HARIAN MERAPI - Masjid Tie Lieng Sieng, salah satu masjid untuk belajar para santri Pesantren Glagahwangi yang dipimpin Sunan Kudus. Kala itu jumlah santri di pesantren Sunan Kudus cukup banyak.
Di antara para santri itu yang tampak menonjol kepandaiannya hanya ada sembilan orang, yang
disebut ‘Santri Sanga’, termasuk Ki Ageng Makukuhan.
Baca Juga: Waspada, nyeri dada saat berlari, bisa jadi karena pertanda ini
Pada suatu Subuh di masjid Tie Lieng Sieng para santri itu dikejutkan dengan jeritan para bakul di pasar yang letaknya tidak jauh dari masjid. Mereka menjerit ketakutan, karena dagangan mereka diporakporandakan oleh para perajurit dari Capit Urang yang dipimpin Gagak Lodra.
Para bakul lari tunggang-langgang meninggalkan pasar menyelamatkan diri dari amukan perajurit Capit Urang.
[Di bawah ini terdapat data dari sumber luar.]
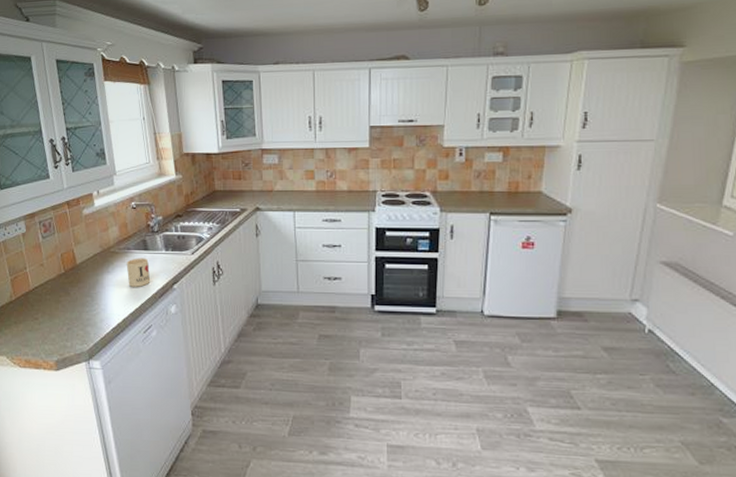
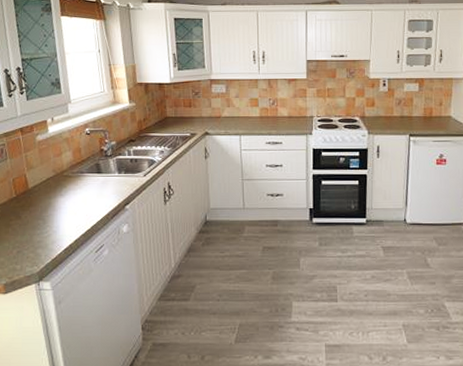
mug: present [126,258,151,287] -> none [79,181,103,209]

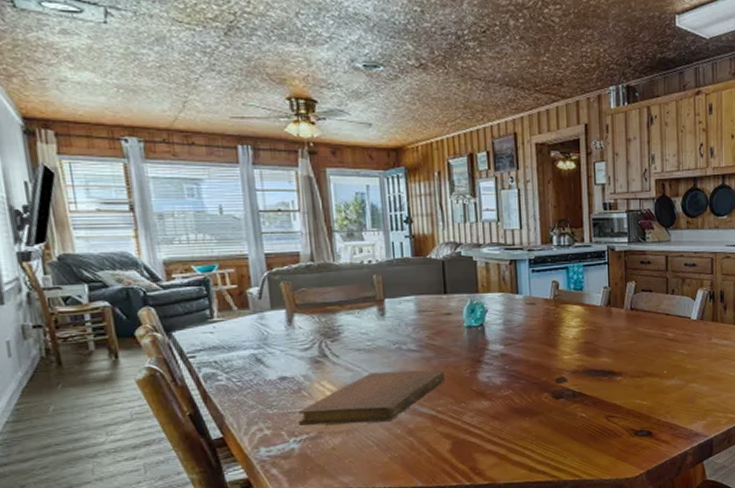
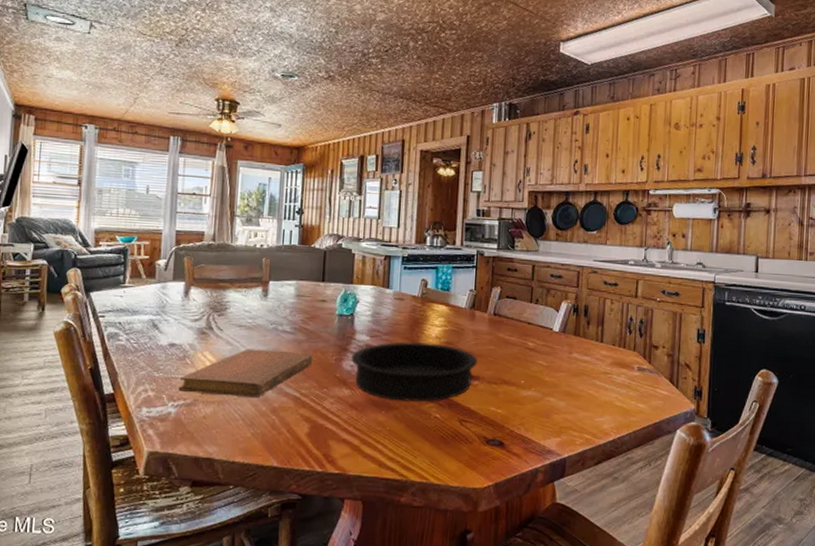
baking pan: none [487,344,618,406] -> present [351,341,478,402]

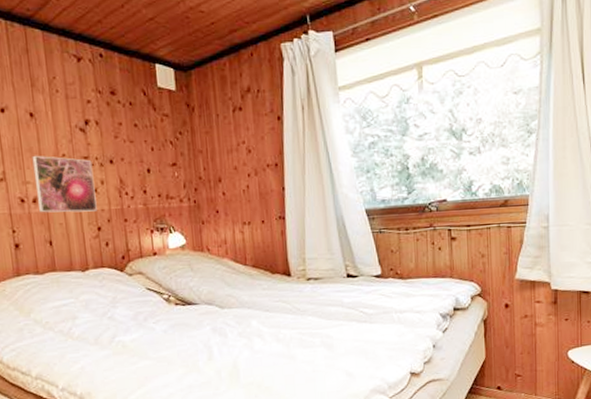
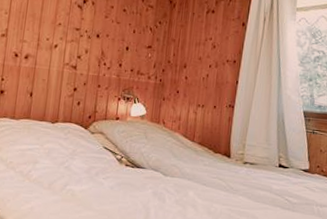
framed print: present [32,155,97,213] -> none [28,20,82,74]

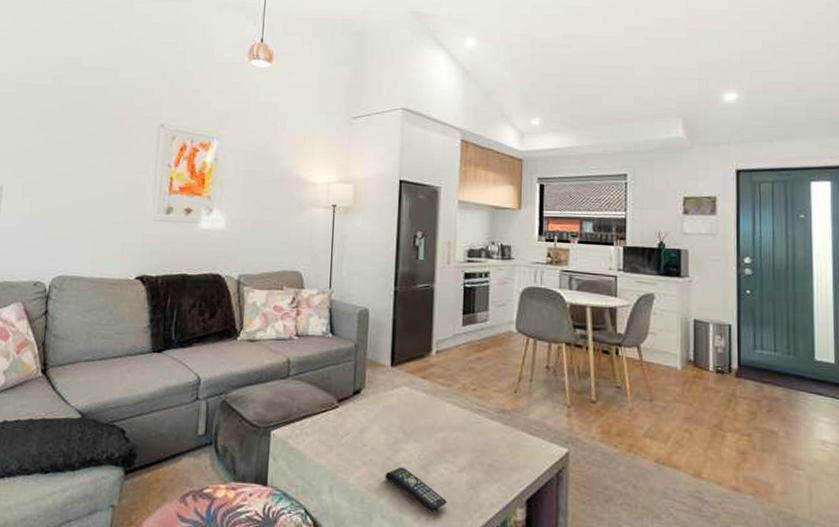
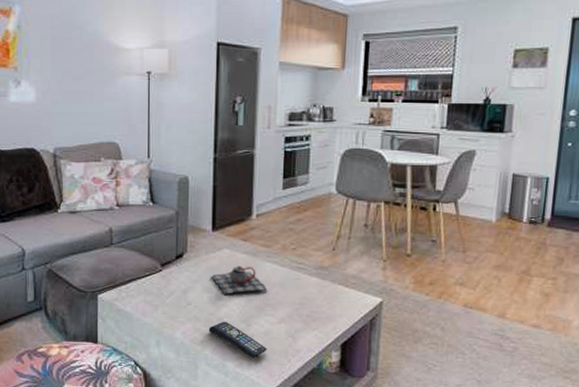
teapot: none [389,405,448,438] -> present [211,265,268,296]

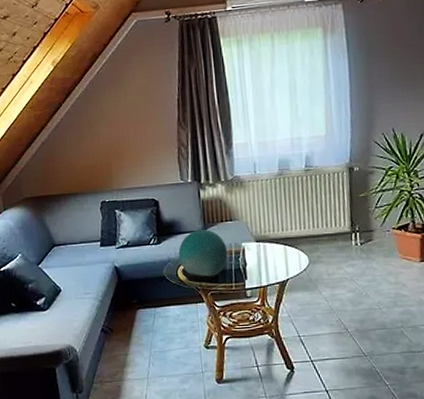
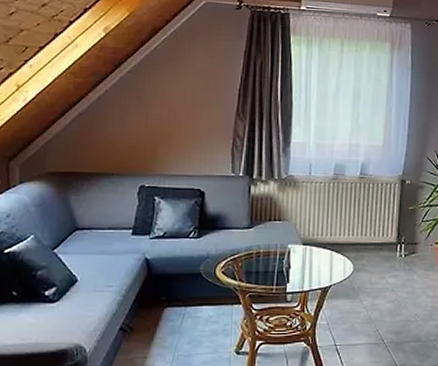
decorative orb: present [178,229,228,282] -> none [219,226,272,282]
Para santri Glagahwangi tanpa diperintah berusaha untuk menghadapi serangan perajurit Capit Urang. Tetapi, kekuatan para santri itu tidak seimbang untuk menghadapi serangan perajurit yang bersenjata.
Banyak santri yang menyelamatkan diri mengungsi, juga para ‘Santri Sanga’. Di antara ‘santri sanga’ tersebut ada tiga orang santri, mereka adalah Sirojul Munir, Makukuhan (Syeh Maulana Taqwim) dan Moh Gufron.
Sampai di daerah Sirandu, Makukuhan kehabisan tenaga dan tidak mampu lagi berlari dan ditangkap perajurit pimpinan Gagak Lodra. Makukuhan tidak bisa melawan, adanya hanya pasrah dan merasa ajalnya akan tiba.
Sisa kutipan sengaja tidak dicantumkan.